Later in the episode Tortuga is presented as having turned police informant. DEA officer and brother-in-law to Walt, Hank (Dean Norris), who has just been given a promotion to work alongside officers in El Paso, Texas, meets Tortuga for the first time in the hotel room he has been put by the police. In this scene he belittles Hank

for not speaking Spanish and intimates that he will give them fuller information in the future. His attitude is arrogant.

He is clothed in a hotel bathrobe with a cigar in his mouth and talks about the Television programmes he is keen to watch.

All of this suggests that he is happy to take but not to give. Put alongside his presence in the earlier music video sequence he is implicitly untrustworthy. At the end of the episode Hank comes upon Tortuga’s severed head when given a tip off by another informant.   

This sequence suggests at the particular savagery of the Mexican cartels over anything that Hank has previously witnessed.
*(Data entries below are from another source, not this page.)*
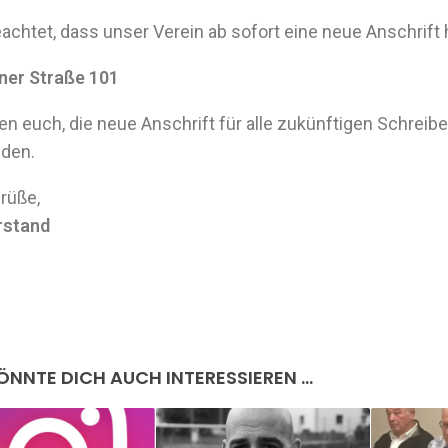
eachtet, dass unser Verein ab sofort eine neue Anschrift 
er Straße 101
ten euch, die neue Anschrift für alle zukünftigen Schreib
nden.
rüße,
rstand
ÖNNTE DICH AUCH INTERESSIEREN …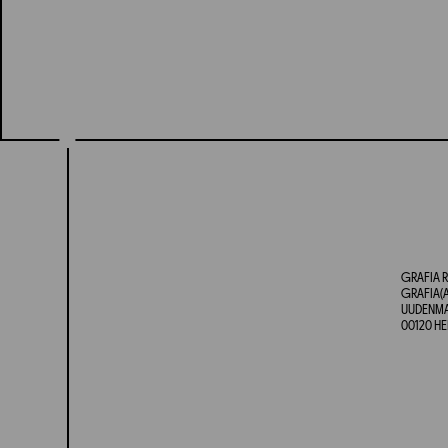
GRAFIA R
GRAFIA(A
UUDENMAA
00120 HE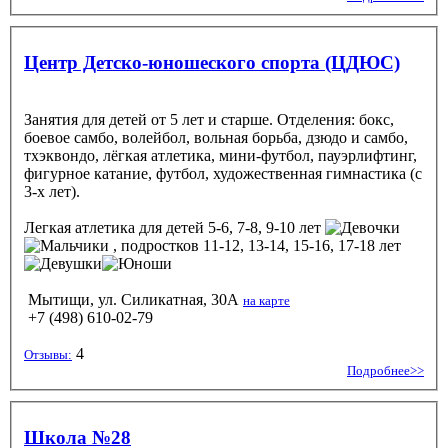
Центр Детско-юношеского спорта (ЦДЮС)
Занятия для детей от 5 лет и старше. Отделения: бокс,
боевое самбо, волейбол, вольная борьба, дзюдо и самбо,
тхэквондо, лёгкая атлетика, мини-футбол, пауэрлифтинг,
фигурное катание, футбол, художественная гимнастика (с
3-х лет).
Легкая атлетика
для детей 5-6, 7-8, 9-10 лет
, подростков 11-12, 13-14, 15-16, 17-18 лет
Мытищи, ул. Силикатная, 30А
на карте
+7 (498) 610-02-79
4
Отзывы:
Подробнее>>
Школа №28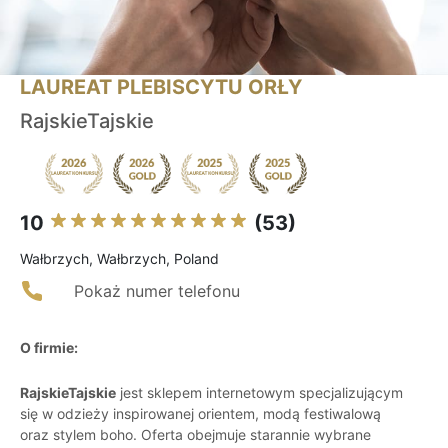
LAUREAT PLEBISCYTU ORŁY
RajskieTajskie
10
(53)
Wałbrzych, Wałbrzych, Poland
Pokaż numer telefonu
O firmie:
RajskieTajskie
jest sklepem internetowym specjalizującym
się w odzieży inspirowanej orientem, modą festiwalową
oraz stylem boho. Oferta obejmuje starannie wybrane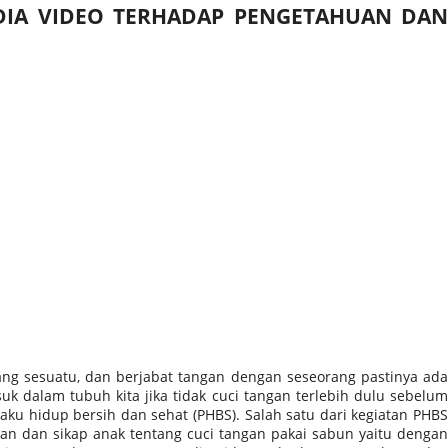
DIA VIDEO TERHADAP PENGETAHUAN DAN
ng sesuatu, dan berjabat tangan dengan seseorang pastinya ada
k dalam tubuh kita jika tidak cuci tangan terlebih dulu sebelum
aku hidup bersih dan sehat (PHBS). Salah satu dari kegiatan PHBS
an dan sikap anak tentang cuci tangan pakai sabun yaitu dengan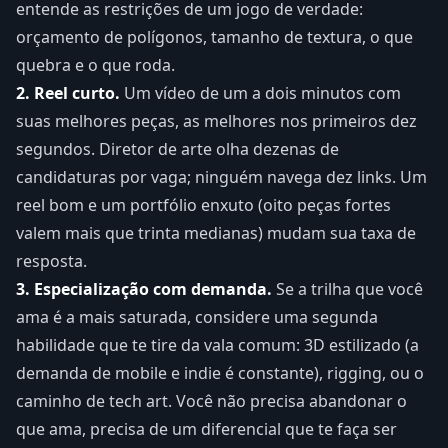
entende as restrições de um jogo de verdade:
orçamento de polígonos, tamanho de textura, o que
quebra e o que roda.
2. Reel curto.
Um vídeo de um a dois minutos com
suas melhores peças, as melhores nos primeiros dez
segundos. Diretor de arte olha dezenas de
candidaturas por vaga; ninguém navega dez links. Um
reel bom e um portfólio enxuto (oito peças fortes
valem mais que trinta medianas) mudam sua taxa de
resposta.
3. Especialização com demanda.
Se a trilha que você
ama é a mais saturada, considere uma segunda
habilidade que te tire da vala comum: 3D estilizado (a
demanda de mobile e indie é constante), rigging, ou o
caminho de tech art. Você não precisa abandonar o
que ama, precisa de um diferencial que te faça ser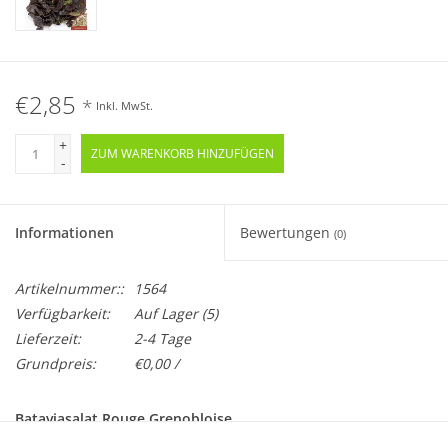
€2,85
*
Inkl. MwSt.
+
ZUM WARENKORB HINZUFÜGEN
-
Informationen
Bewertungen
(0)
Artikelnummer::
1564
Verfügbarkeit:
Auf Lager
(5)
Lieferzeit:
2-4 Tage
Grundpreis:
€0,00 /
Bataviasalat Rouge Grenobloise
Lacuta sativa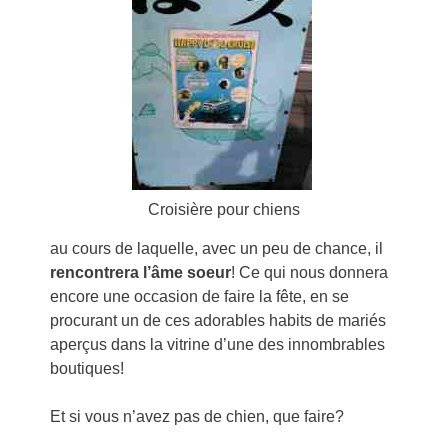
Croisière pour chiens
au cours de laquelle, avec un peu de chance, il
rencontrera l’âme soeur
! Ce qui nous donnera
encore une occasion de faire la fête, en se
procurant un de ces adorables habits de mariés
aperçus dans la vitrine d’une des innombrables
boutiques!
Et si vous n’avez pas de chien, que faire?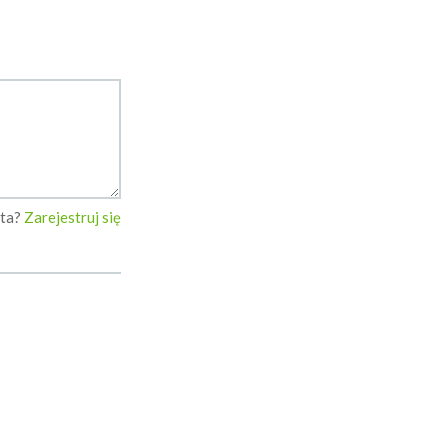
nta?
Zarejestruj się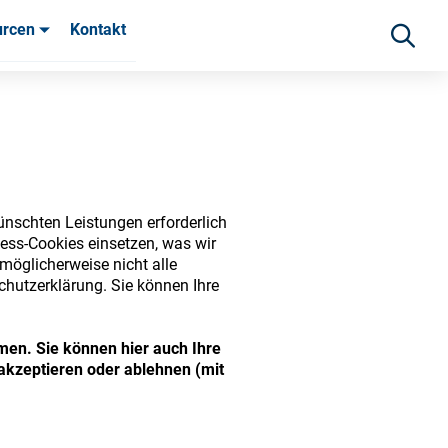
urcen
Kontakt
fahrungen
ünschten Leistungen erforderlich
ess-Cookies einsetzen, was wir
möglicherweise nicht alle
chutzerklärung. Sie können Ihre
ide range of ophthalmic
men. Sie können hier auch Ihre
akzeptieren oder ablehnen (mit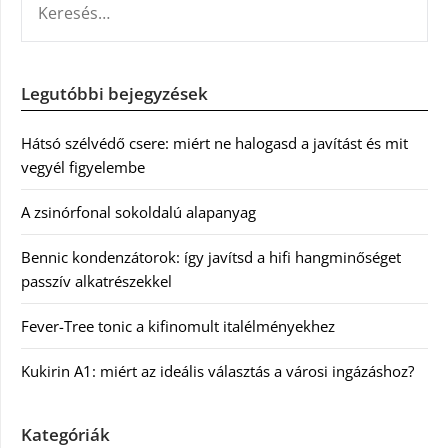
Legutóbbi bejegyzések
Hátsó szélvédő csere: miért ne halogasd a javítást és mit
vegyél figyelembe
A zsinórfonal sokoldalú alapanyag
Bennic kondenzátorok: így javítsd a hifi hangminőséget
passzív alkatrészekkel
Fever-Tree tonic a kifinomult italélményekhez
Kukirin A1: miért az ideális választás a városi ingázáshoz?
Kategóriák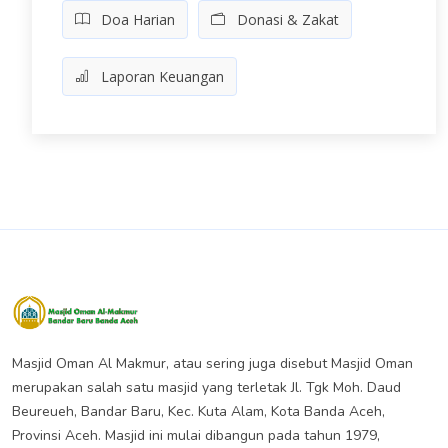
Doa Harian
Donasi & Zakat
Laporan Keuangan
Masjid Oman Almakmur Banda
Aceh
Masjid Oman Al Makmur, atau sering juga disebut Masjid Oman
merupakan salah satu masjid yang terletak Jl. Tgk Moh. Daud
Beureueh, Bandar Baru, Kec. Kuta Alam, Kota Banda Aceh,
Provinsi Aceh. Masjid ini mulai dibangun pada tahun 1979,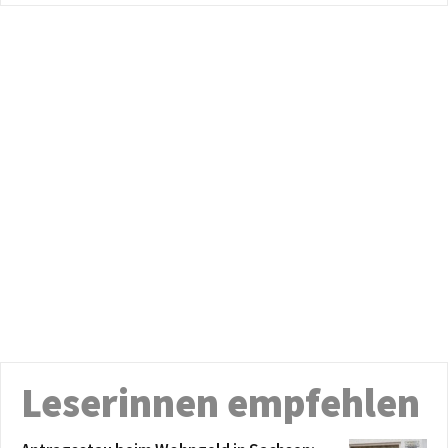
Leserinnen empfehlen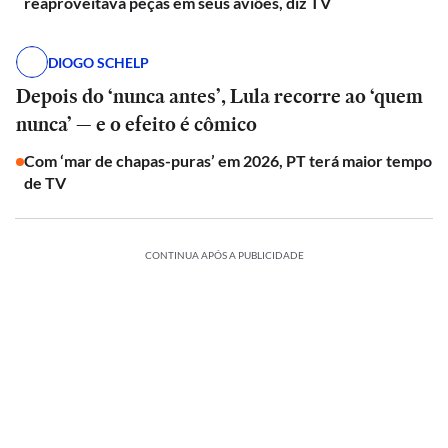
reaproveitava peças em seus aviões, diz TV
DIOGO SCHELP
Depois do ‘nunca antes’, Lula recorre ao ‘quem
nunca’ — e o efeito é cômico
Com ‘mar de chapas-puras’ em 2026, PT terá maior tempo
de TV
CONTINUA APÓS A PUBLICIDADE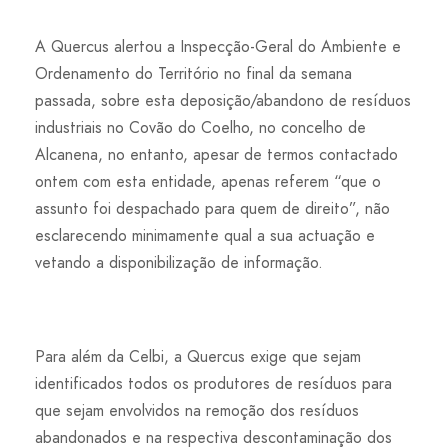
A Quercus alertou a Inspecção-Geral do Ambiente e
Ordenamento do Território no final da semana
passada, sobre esta deposição/abandono de resíduos
industriais no Covão do Coelho, no concelho de
Alcanena, no entanto, apesar de termos contactado
ontem com esta entidade, apenas referem “que o
assunto foi despachado para quem de direito”, não
esclarecendo minimamente qual a sua actuação e
vetando a disponibilização de informação.
Para além da Celbi, a Quercus exige que sejam
identificados todos os produtores de resíduos para
que sejam envolvidos na remoção dos resíduos
abandonados e na respectiva descontaminação dos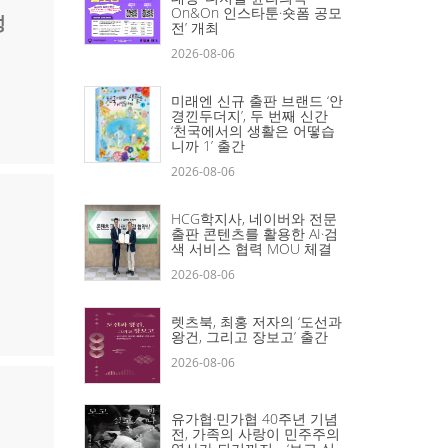
On&On 인스타툰·숏폼 공모
성
전’ 개최
2026-08-06
미래엔 신규 출판 브랜드 ‘안
경낀두더지’, 두 번째 신간
‘천국에서의 생활은 어떻습
니까 1’ 출간
2026-08-06
HCG학지사, 네이버와 전문
출판 콘텐츠를 활용한 AI·검
색 서비스 협력 MOU 체결
2026-08-06
렛츠북, 최홍 저자의 ‘도선과
왕건, 그리고 장보고’ 출간
2026-08-06
유가협·민가협 40주년 기념
전, 가족의 사랑이 민주주의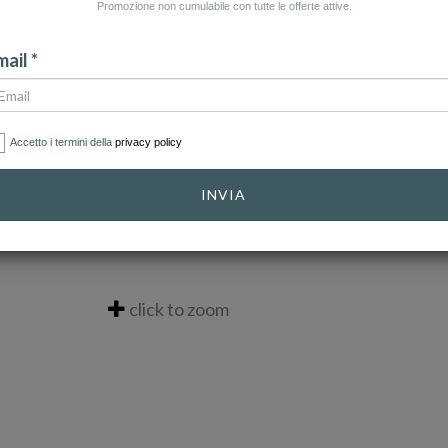
Promozione non cumulabile con tutte le offerte attive.
ail *
Accetto i termini della
privacy policy
INVIA
click to zoom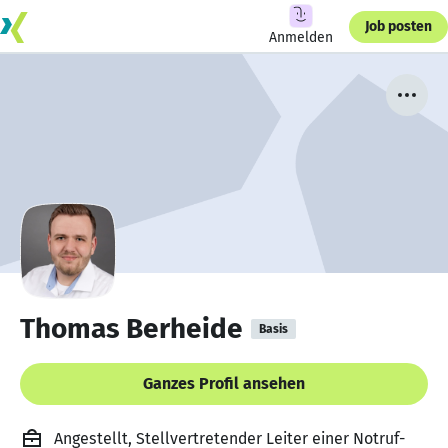
Job posten
Anmelden
Thomas Berheide
Basis
Ganzes Profil ansehen
Angestellt, Stellvertretender Leiter einer Notruf-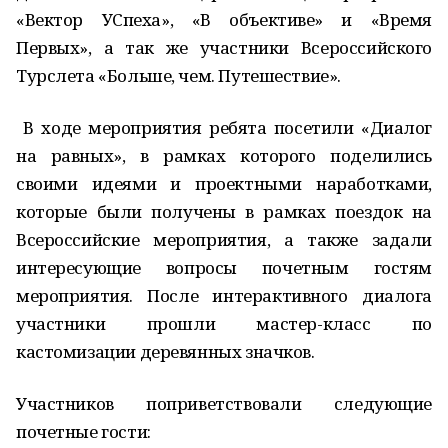
«Вектор УСпеха», «В объективе» и «Время
Первых», а так же участники Всероссийского
Турслета «Больше, чем. Путешествие».
В ходе мероприятия ребята посетили «Диалог
на равных», в рамках которого поделились
своими идеями и проектными наработками,
которые были получены в рамках поездок на
Всероссийские мероприятия, а также задали
интересующие вопросы почетным гостям
мероприятия. После интерактивного диалога
участники прошли мастер-класс по
кастомизации деревянных значков.
Участников поприветствовали следующие
почетные гости: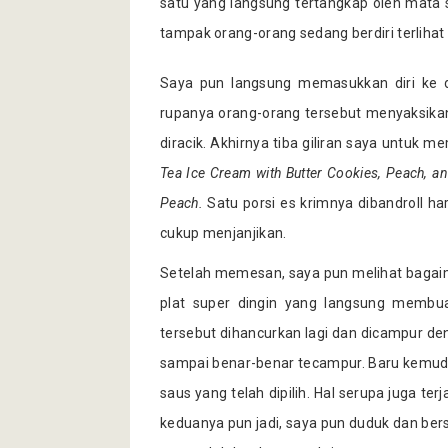
satu yang langsung tertangkap oleh mata s
tampak orang-orang sedang berdiri terlihat
Saya pun langsung memasukkan diri ke da
rupanya orang-orang tersebut menyaksika
diracik. Akhirnya tiba giliran saya untuk
Tea Ice Cream with Butter Cookies, Peach, a
Peach.
Satu porsi es krimnya dibandroll h
cukup menjanjikan.
Setelah memesan, saya pun melihat bagaima
plat super dingin yang langsung membu
tersebut dihancurkan lagi dan dicampur d
sampai benar-benar tecampur. Baru kemudi
saus yang telah dipilih. Hal serupa juga 
keduanya pun jadi, saya pun duduk dan bers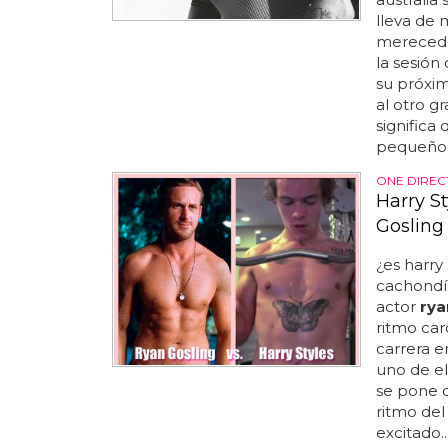
lleva de 
merecedor
la sesión
su próxim
al otro g
significa
pequeño s
ONE DIREC
Harry S
Gosling
¿es harry
cachondí
actor
rya
ritmo car
carrera e
uno de el
se pone 
ritmo del
excitado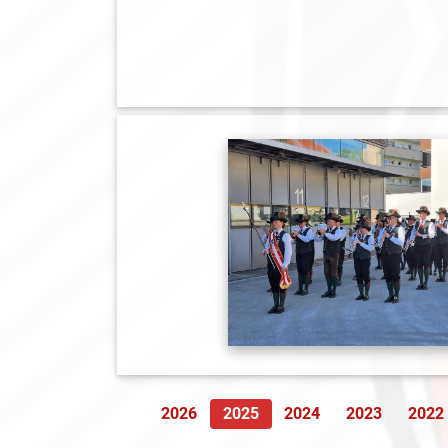
2026
2025
2024
2023
2022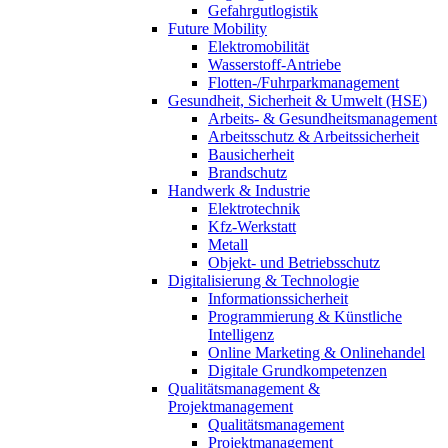
Gefahrgutlogistik
Future Mobility
Elektromobilität
Wasserstoff-Antriebe
Flotten-/Fuhrparkmanagement
Gesundheit, Sicherheit & Umwelt (HSE)
Arbeits- & Gesundheitsmanagement
Arbeitsschutz & Arbeitssicherheit
Bausicherheit
Brandschutz
Handwerk & Industrie
Elektrotechnik
Kfz-Werkstatt
Metall
Objekt- und Betriebsschutz
Digitalisierung & Technologie
Informationssicherheit
Programmierung & Künstliche
Intelligenz
Online Marketing & Onlinehandel
Digitale Grundkompetenzen
Qualitätsmanagement &
Projektmanagement
Qualitätsmanagement
Projektmanagement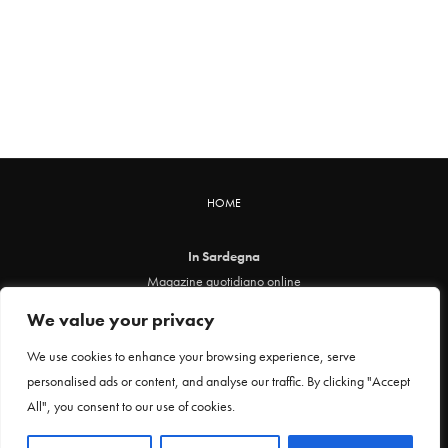
HOME
In Sardegna
Magazine quotidiano online
info@insardegna.online
We value your privacy
Direttore responsabile ed editore: Claudia Marin
Piazza Santa Chiara, 49 - 00186 - Roma
We use cookies to enhance your browsing experience, serve
P.IVA 12912621005
personalised ads or content, and analyse our traffic. By clicking "Accept
Testata online registrata al Tribunale di Roma al n. 29 del 24 febbraio 2021
All", you consent to our use of cookies.
Privacy Policy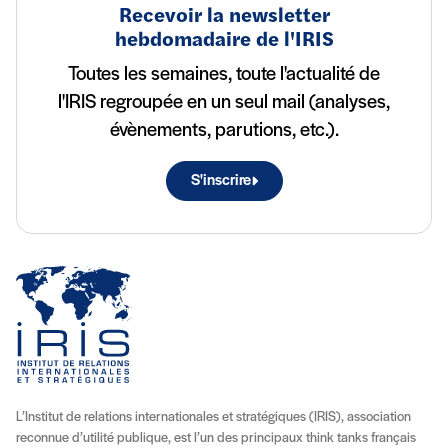
Recevoir la newsletter
hebdomadaire de l'IRIS
Toutes les semaines, toute l'actualité de
l'IRIS regroupée en un seul mail (analyses,
évènements, parutions, etc.).
S'inscrire
L’Institut de relations internationales et stratégiques (IRIS), association
reconnue d’utilité publique, est l’un des principaux think tanks français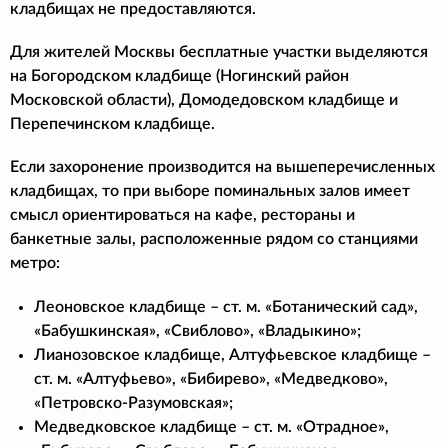
кладбищах не предоставляются.
Для жителей Москвы бесплатные участки выделяются
на Богородском кладбище (Ногинский район
Московской области), Домодедовском кладбище и
Перепечинском кладбище.
Если захоронение производится на вышеперечисленных
кладбищах, то при выборе поминальных залов имеет
смысл ориентироваться на кафе, рестораны и
банкетные залы, расположенные рядом со станциями
метро:
Леоновское кладбище – ст. м. «Ботанический сад»,
«Бабушкинская», «Свиблово», «Владыкино»;
Лианозовское кладбище, Алтуфьевское кладбище –
ст. м. «Алтуфьево», «Бибирево», «Медведково»,
«Петровско-Разумовская»;
Медведковское кладбище – ст. м. «Отрадное»,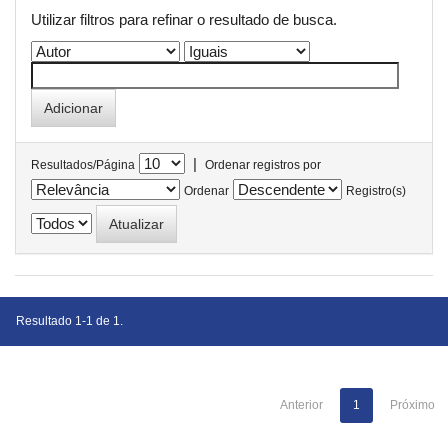
Utilizar filtros para refinar o resultado de busca.
|
Resultados/Página
Ordenar registros por
Ordenar
Registro(s)
Resultado 1-1 de 1.
Anterior
1
Próximo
Tortuga’s head is attached to a tortoise.It is first seen from afar through binoculars, then Hank and the other US and Mexican police agents approach it. Hank is evidently upset having already experienced trauma in an earlier episode when he kills Tuco, and runs to his car amidst laughter from his colleagues.

One asks, mockingly, “What’s the matter Schrader you act like you’ve never seen a human head on a tortoise before?”,

suggesting that they have seen much worse before and are inured to such violent deaths. Hank tries to cover up by saying that he is getting an evidence bag from the car. He is not believed. By this need to move away from the horror, he saves his life. On being touched by one of the other officers the head and tortoise explode.  What follows is terrible moaning by the men who have survived and dark, unsettling noises on the soundtrack as the camera surveys the bloodshed. The later episode in which Tortuga appears shows the final events that lead up to his death. We are to read that Mexican brutality is more than Hank, as an experienced DEA can cope with, especially one based in New Mexico.

So, what of this representation? The police in El Paso, both Mexican and US, have become de-sensitized to this violence. El Paso is represented as more Mexican than New Mexico. This is particularly evidenced in the fact that the DEA are mostly bilingual and there is close cooperation between them and the Mexican police. Whereas, in New Mexico Hank gets away with casual racism and constantly demeaning his Mexican-American work partner because he is working in a predominantly Anglo office. Hank’s function in the narrative in this respect is to play out the tense relationship between the US and Mexico, which is a concept that merits further exploration elsewhere. While Trejo embodies the danger from the other side, threatening, untrustworthy, sleazy, and, even after death, capable of inflicting terrible injury.


In its representation of Mexicans, Breaking Bad rarely gets beyond the stereotypical.  With the exception of Gus (as one of the few Latino to be fleshed out) and the drug lord in his crass over-blown mansion, all Mexicans are represented as dwelling deep in the countryside trapped by poverty in dusty hamlets, familiar from Hollywood cliché, but not familiar to the average Mexican experience.  It is disappointing in a series which is otherwise nuanced, cleverly plotted, beautifully executed and intelligent, that the Mexicans are still the scapegoats. Whilst Schrader, Walt and other white characters are given multi-dimensional characterisation, Tortuga and many other Mexican characters are ascribed singular characteristics that conform to long-held stereotypical representations of Mexicans in US film and TV.